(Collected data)
※

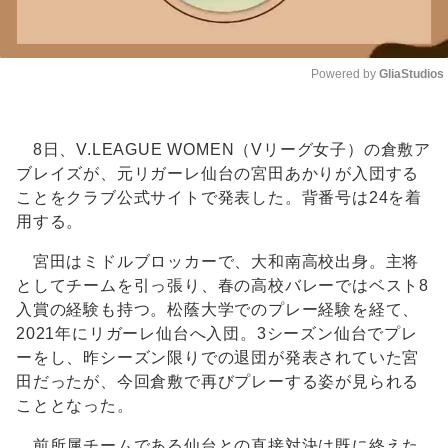
Powered by 
GliaStudios
Unmute
8日、V.LEAGUE WOMEN（Vリーグ女子）の倉敷ア
ブレイズが、元リガーレ仙台の宮田あかりが入団する
ことをクラブ公式サイトで発表した。背番号は24を着
用する。
宮田はミドルブロッカーで、大和南高校出身。主将
としてチームを引っ張り、春の高校バレーではベスト8
入賞の経験も持つ。松蔭大学でのプレー経験を経て、
2021年にリガーレ仙台へ入団。3シーズン仙台でプレ
ーをし、昨シーズン限りでの退団が発表されていた宮
田だったが、今回倉敷で再びプレーする姿が見られる
こととなった。
前所属チームである仙台との直接対決は既に終えた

※

> [Work item]:
Apart from the pictures, set down all the entries above exactly.

> [Output]:
Powered by 
GliaStudios
Unmute
8日、V.LEAGUE WOMEN（Vリーグ女子）の倉敷ア
ブレイズが、元リガーレ仙台の宮田あかりが入団する
ことをクラブ公式サイトで発表した。背番号は24を着
用する。
宮田はミドルブロッカーで、大和南高校出身。主将
としてチームを引っ張り、春の高校バレーではベスト8
入賞の経験も持つ。松蔭大学でのプレー経験を経て、
2021年にリガーレ仙台へ入団。3シーズン仙台でプレ
ーをし、昨シーズン限りでの退団が発表されていた宮
田だったが、今回倉敷で再びプレーする姿が見られる
こととなった。
前所属チームである仙台との直接対決は既に終えた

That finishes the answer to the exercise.